--- Source text ---

De Mortuis Nili Nisi Bene

Of the dead (say) nothing but good

The custom of distributing death memorial cards during Roman-Catholic funeral services dates back to the seventeenth century. At first they were handwritten, but during the early nineteenth century printed cards became the norm. Initially reserved for bishops, priests, and other dignitaries, the prayer card tradition spread to the upper and middle classes, and the development of inexpensive printing techniques made them more affordable to all members of society by the early twentieth century. 1

Though not as rich as mourning letters, memorial cards contain brief genealogical information with many clues for the savvy genealogist. At the very least they provide the place and date of birth and death for the deceased. Cards also customarily include the name of spouse(s), both deceased and living. Cards for young children mention the parents.

Memorial cards started out as simple devotional cards with images of the crucifixion, Ecce Homo, Mater Dolorosa, tombstones, and other memento mori on the front, and prayers on the back side. My second great-grandfather’s card, which is typical of the late nineteenth and early twentieth centuries, features an image of Jesus crowned with thorns. The text on the reverse, framed within a black border, begins with a request to pray for his soul, and ends with an admonishment to fear the Lord, and love and comfort one another. Interspersed are several scriptural references, as well as two devotions with their respective indulgences.2

Image of memorial card for Bernardus Lameir. Shows front and back of card.
Death memorial card for Bernardus Lameir (1839-1908).3

Old cards frequently allude to the deceased’s spiritual and moral character. My great-grandmother, Maria Elisabeth Wijters, a member of the Sodality of the Sacred Heart, “quietly passed through life.”

Loving and caring, she worked for her family and raised her children as model Christians. She looked for God in every deed, and found the strength of pious women and mothers in prayer, Holy Communion, and her devotion to Mary, Mother of God. She met the end of life with calmness and complete surrender to the will of God, who is the greatest solace for those who remain. This is how beautiful souls meet God. Well then, faithful and good servant, enter into the joy of the Lord.

Memorial card of Maria Elisabeth Wijters. Shows both front and back.

--- Record extracts ---

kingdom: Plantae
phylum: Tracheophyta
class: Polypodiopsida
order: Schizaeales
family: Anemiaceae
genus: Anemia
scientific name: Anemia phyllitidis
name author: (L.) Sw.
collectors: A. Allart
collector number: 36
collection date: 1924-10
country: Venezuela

---

Problems to work on >>
1. According to the text on memorial cards, in which century did the custom of handing out death memorial cards at Roman-Catholic funeral services begin?
2. Return the passage of the text on memorial cards between "Death memorial card for" and "front and back.", inclusive.

List of solutions >>
1. The seventeenth century.

2.
Death memorial card for Bernardus Lameir (1839-1908).3

Old cards frequently allude to the deceased’s spiritual and moral character. My great-grandmother, Maria Elisabeth Wijters, a member of the Sodality of the Sacred Heart, “quietly passed through life.”

Loving and caring, she worked for her family and raised her children as model Christians. She looked for God in every deed, and found the strength of pious women and mothers in prayer, Holy Communion, and her devotion to Mary, Mother of God. She met the end of life with calmness and complete surrender to the will of God, who is the greatest solace for those who remain. This is how beautiful souls meet God. Well then, faithful and good servant, enter into the joy of the Lord.

Memorial card of Maria Elisabeth Wijters. Shows both front and back.